Are you GDPR Ready?
We’ve known about GDPR for a while now but like most people we thought we would leave it for a rainy day. We felt a bit overwhelmed as we hold a lot of business critical data and there was a lot of noise out there.
We decided this was to big an issue to tackle on our own so following our GDPR audit by Just Add Tech we have embarked on a belt and braces approach to implementing solutions, processes and procedures to ensure we are looking after our clients data and protecting their business. Smart Team have gone above and beyond our requirements but it feels good to know we are doing what we can. It has also been a great way to review and analyse what we have been doing to this point. If our data is being as well protected as we are doing then I can rest easy at night.
You might have been sucked into thinking that GDPR does not relate to you but we would highly recommend you give it more consideration. Take five minutes to find out more about GDPR and what it could mean to you.
If that doesn’t float your boat no bother. Instead have a look below at the things we have been working on to ensure our compliance with GDPR and the security of your data:
Restricted User Access
We know it might be easier to give access of systems to everyone as it stops people from being unproductive, you might even dabble in sharing single user logins to make life easier. Whilst this is the quick option have you ever stopped to consider exactly who has access to what? Preventing data breaches, data corruption or data losses could be as simple as not allowing access to systems that people do not need. Stop the problem at source. We have reviewed all systems we are using, which users have access and what their access rights are. Only people who need access have it. Yes this causes a bit of pain when someone needs a one off piece of information but this is much less painful than the clean up operation.
Encrypted Password Manager
If you are consistently using the same password, leaving login details on post it notes or worse creating a spreadsheet of logins please stop it now. Use an encrypted password manager such as LastPass. If you have multiple staff then using the Enterprise level will allow you to disable access centrally should someone leave. You can run security challenges to test how secure their passwords are and whether they are using the same password multiple times. We know it is impossible to generate and remember tens if not hundreds of logins but with LastPass you don’t need to. It will do the hard work for you.
Email Transmission Encryption
Unsecure email is a common area that the bad guys tend to attack. Our email system is configured to encrypt the transmission of data between our email clients (Microsoft Outlook 2016) and our email server (Microsoft Exchange). This means that if anyone or system was trying to snoop on our emails they would just see scrambled text that would mean nothing.
How many times have you sent an email and instantly know that you sent it to the wrong person? This is a really simple fix. Using Outlook we have put a 2 minute time delay on our emails. Quite simply this means that once an email is sent it will sit in your sent items for the time specified before sending. This allows you ample time to feel the horror but then take corrective action before that email goes. Phew!

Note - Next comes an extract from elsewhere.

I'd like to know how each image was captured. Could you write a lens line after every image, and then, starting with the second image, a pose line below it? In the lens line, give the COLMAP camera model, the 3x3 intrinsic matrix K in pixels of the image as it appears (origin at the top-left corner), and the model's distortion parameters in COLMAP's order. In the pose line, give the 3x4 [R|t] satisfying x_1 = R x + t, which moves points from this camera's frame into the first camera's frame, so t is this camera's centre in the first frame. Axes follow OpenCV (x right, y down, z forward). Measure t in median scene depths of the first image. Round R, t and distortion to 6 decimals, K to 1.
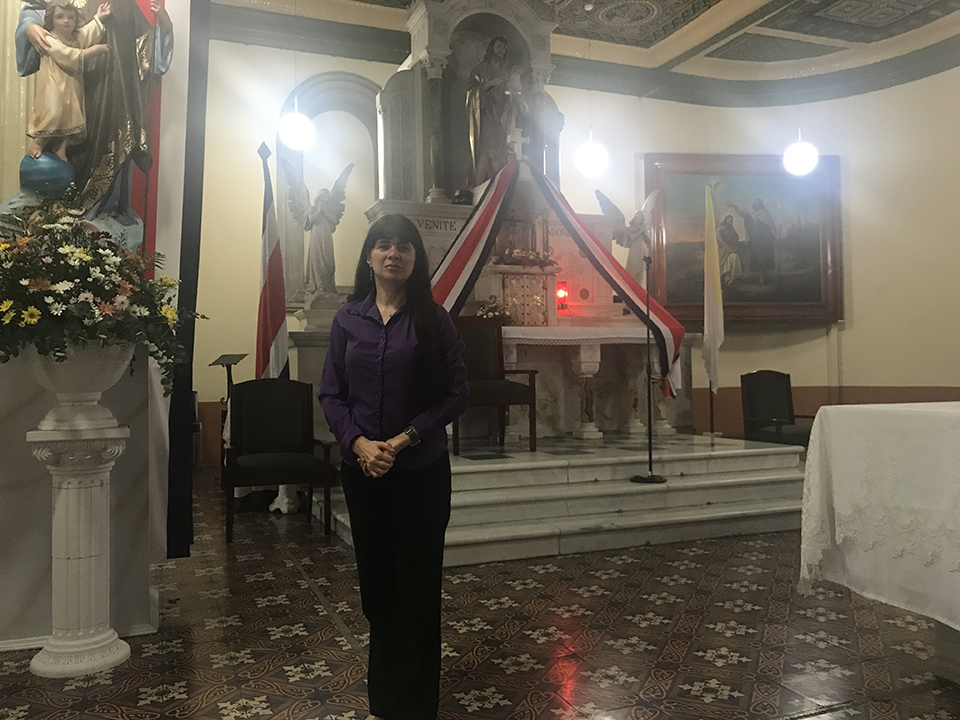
lens RADIAL K [[792.4, 0, 480.0], [0, 792.4, 360.0], [0, 0, 1]] dist [0.028360, -0.002033]
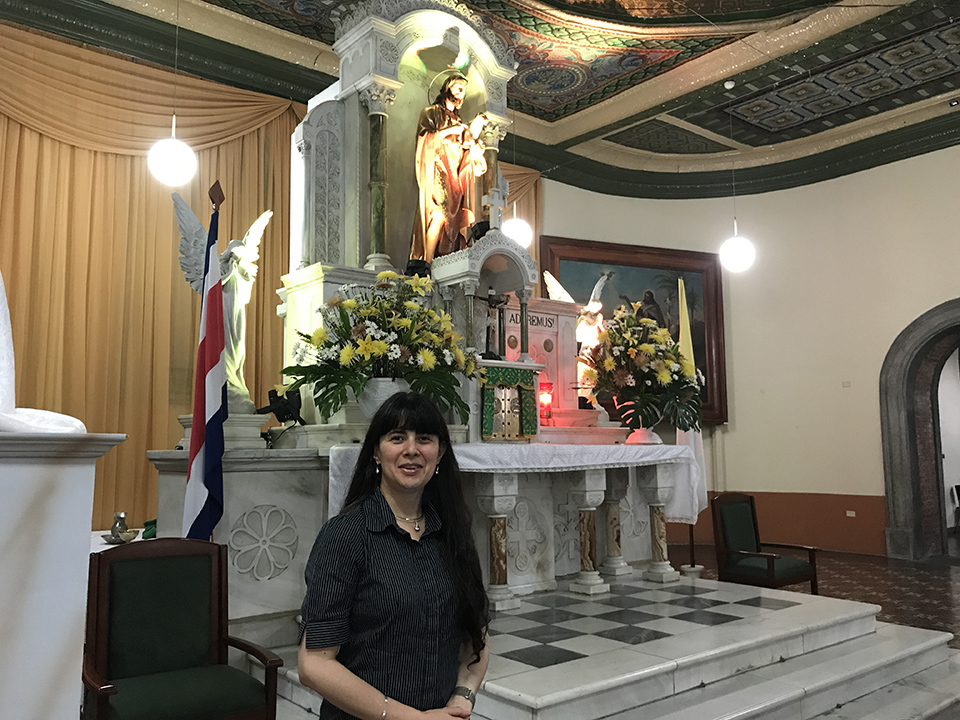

Remote working now plays a huge part of the work that we do and probably yours as well. That being said we want to remain safe whilst out and about and lets face you don’t know who is sat with you in the local coffee shop intercepting and using your data. As such we have implemented a VPN (Virtual Private Network) which extends our private network across a public network
Secure Client Portal
This has been work in progress for coming up to four months now. Back in January we started looking for new practice management software and after testing six solutions we are very pleased to be working with Senta. It has many great features but one in particular that will help us with our GDPR compliance the secure client portal with esigning. We can now allow clients to access a secure portal to submit data and esign documents without that data ever being sent electronically via email or sent in the post. There is also only one single source of the document so no need to worry about version control. We will be sending information out shortly to clients to explain how this works.
Two-Step Authentication in Xero
Every member of staff that accesses Xero has Two-Step Authentication turned on. When you have Two-Step Authentication enabled you need to use a second method to login to Xero. In addition to your standard Xero username and password, you also have to enter a six-digit code provided by a separate app on your smartphone, Google Authenticator.
Each of our laptops has up to date anti-virus software. Password resets are forced every 42 days. It is company policy to not have any documents stored on your desktop. As all records are accessed via shared cloud solutions there is also no reason for any member of staff to use an external hard drive or USB device to transport or work on client records.
In the rare instance that we get post (you know who you are HMRC) it is scanned and stored in Microsoft Sharepoint. The original document is then bagged ready for secure shredding. This is collected and disposed off. The full sacks are securely sealed, taken in tracked vans to a depot with CCTV and the whole bag is shredded so no one accesses that data. Once the process has been completed we are provided with a certificate of destruction.